Gary Marcus, quoting Dave Poeppel, argues alone these lines, saying that what we need is “the meticulous dissection of some elementary brain functions, not ambitious but vague notions like brain-based aesthetics, when we still don’t understand how the brain recognizes something as basic as a straight line.” Until we get to the right elementary functions, it will seem like function mapping is impossible. While we can throw out the idea that “love” is one of them, it isn’t worth tossing the rest of cognitive neuroscience along with it.   

Dead salmon and fishy software

So let’s imagine that you’ve found the right cognitive function to target and have designed the perfect experiment to isolate it. No more roadblocks, right? Unfortunately, some of the most recent and toughest criticisms of neuroimaging are about something else entirely: the statistical analyses of the data. For example, a paper last year led to a barrage of news articles suggesting that a software flaw could “invalidate up to fifteen years worth of neuroscientific research”; this was hardly new, as Neuroskeptic noted. Such problems are seen as inherent to fMRI.

Let’s start with an old scandal: that of the dead salmon. Craig Bennett and a team of researchers put a dead fish into the scanner, showed it different pictures, and measured its brain with fMRI. They ran the data through very commonly used analyses, and, lo and behold: they found a spot in the salmon’s brain which was more active for some pictures than others. But the salmon was dead and hadn’t seen any pictures: this result was impossible. The analysis must have been wrong.

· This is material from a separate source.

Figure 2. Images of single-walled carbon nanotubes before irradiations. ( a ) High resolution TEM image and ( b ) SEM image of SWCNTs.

The flaw in these analyses was a proliferation of “false positives”: seemingly significant results actually due to chance. Although the salmon’s brain wasn’t functioning, the fMRI scanner was still picking up on data—except this data was pure noise, the “tv static” caused by random magnetic fluctuations in the environment. Normally, random noise should not lead to significant results; tests are designed so that this happens less than 5% of the time. But, if you run enough tests on enough noise, some will by chance turn out “significant”. Avoiding this requires a correction: setting a higher bar for calling something significant. In fMRI data, there are many tests—one at each spatial location—but the correction wasn’t done. This problem is hardly unique to neuroscience: it similarly plagued genome-wide association studies until they, too, recognized the extent of the problem.

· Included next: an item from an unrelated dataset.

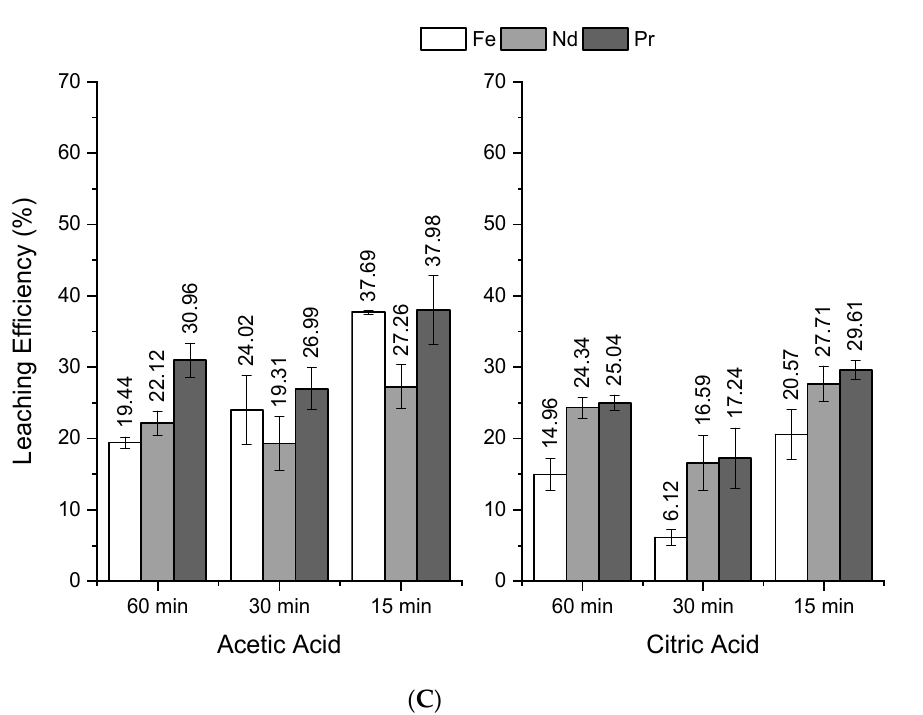
Figure 3. Comparison of the leaching efficiency of NdFeB magnets in acetic and citric acids, concen- tration 1 M, ratio s/l ( A ) 1/100; ( B ) 1/50 and ( C ) 1/10.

This old issue resurfaced recently when it turned out that these corrections weren’t implemented correctly in some common software packages. The conclusion in the news: fMRI is broken.

Take this account, in Quartz: “fMRI scanners rely heavily on software and statistical tests to eliminate background noise […] these software packages and statistical tests have to make a lot of assumptions, and sometimes use shortcuts.” Or this account of the problem: “Researchers […] need to learn how to use the software, but most neuroscientists are not software engineers and so they have to trust that the software works as advertised.” Either the scanners or the software engineers are to blame, it is suggested; the scientists can’t fix their analyses. Not only is this belittling and false, it also makes the problems seem inherently “built-in” to fMRI scanners themselves. That is far from the truth: already the fixes are being made, by the scientists themselves.

So what is wrong with fMRI? Fingers point to the scanners, the statistical software, the inherent impossibility of mapping the mind to the brain, the limitations of spatial scale. But these are not the real culprits. Rather, the problems are the growing pains of a young science ironing out its flaws—which are not inherent to the method, but ones that with a healthy dose of skepticism can be circumvented.